New DHS AI directive sets prohibited uses, expands acquisition governance

The directive, quietly issued Wednesday, sets forth DHS’s latest policy for using and acquiring the emerging technology.

By Billy Mitchell

January 17, 2025

Listen to this article

0:00

This feature uses an automated voice, which may result in occasional errors in pronunciation, tone, or sentiment.

(U.S. Customs and Border Protection / Flickr)

The Department of Homeland Security unveiled a list of artificial intelligence uses that are prohibited for agency missions as part of a new directive quietly introduced this week.

The directive, which is DHS’s latest effort to create a guiding policy for the use and acquisition of AI, also sets governance requirements for how the department and its components should approach the technology — including how it should buy, test and operate it, and report any incidents involving its use.

While DHS has briefly addressed in previous policy that it’s prohibited for department personnel to use AI for discriminatory purposes, the latest policy expands upon and adds to that, more thoroughly detailing uses of AI and associated data that are forbidden.

Under the directive, DHS personnel are forbidden from:

Relying on AI outputs as the sole basis for determining law enforcement and civil enforcement actions, as well as denying government benefits;
Using AI or its associated data to “make or support decisions based on the unlawful or improper consideration of race, ethnicity, gender, national origin, religion, sexual orientation, gender identity, age, nationality, medical condition, disability, emotional state, or future behavior predictions”;
Improperly profiling, targeting or discriminating against individuals based on the same considerations in the preceding bullet;
Using AI to conduct unlawful or improper systemic, indiscriminate, or large-scale monitoring, surveillance, or tracking of individuals;
Sharing department data or other outputs from using AI within the department with third parties to be used in ways that violate the law or other government or department policies; and
Using AI or its associated data in any way that violates the law or other government or department policies.

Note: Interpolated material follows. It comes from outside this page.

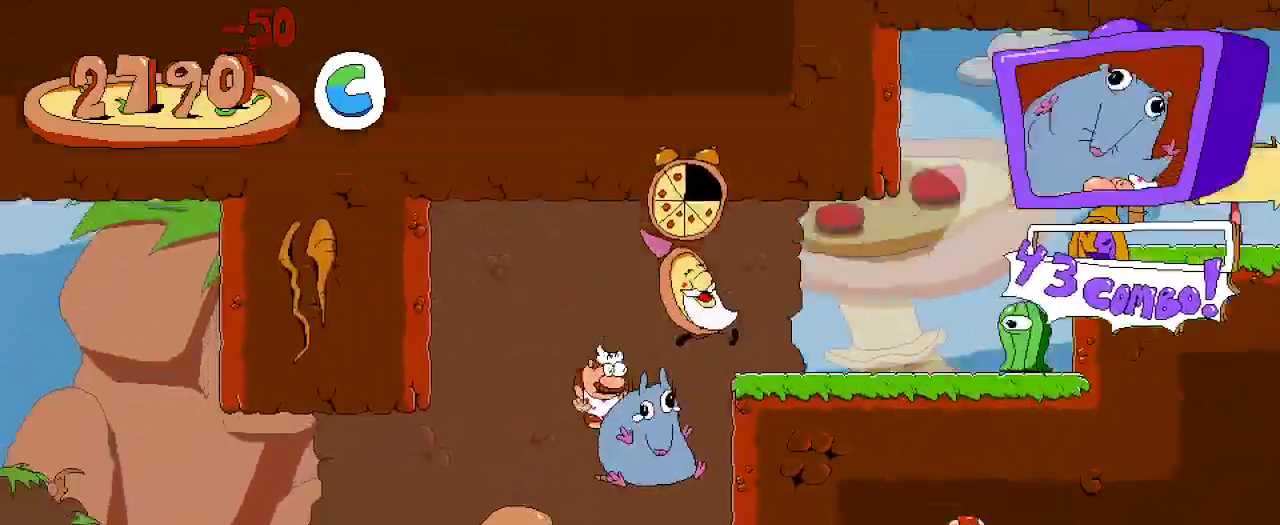
{"buttons": ["L2", "R2", "DPAD_UP"], "left_stick": "center", "right_stick": "center", "events": [[233, "L2", "down"], [333, "L2", "up"], [467, "L2", "down"]]}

The remainder of the directive serves as a procedural update on the policy and requirements DHS parties must adhere to throughout the AI lifecycle, which encompasses “planning, designing, developing, deploying, and operating systems, services, techniques, software, and hardware by or on behalf of DHS,” it explains. That includes the acquisition of AI by or on behalf of the department and the development of requirements for AI acquisitions.

This latest directive, signed by DHS Undersecretary for Management Randolph Alles, supersedes a policy statement outgoing Secretary Alejandro Mayorkas issued in August 2023, when the department was taking its first steps at institutionalizing AI operations, including launching a chief AI officer role.

In the waning days of the Biden administration, DHS has taken a flurry of AI-related actions as the department faces uncertainty in how the Trump administration may address the use of the technology when it takes office. Last week, the department issued an AI playbook. Back in December, DHS touted DHSChat, its new internal chatbot, as it released the latest version of its AI use case inventory, comprising 158 active AI applications.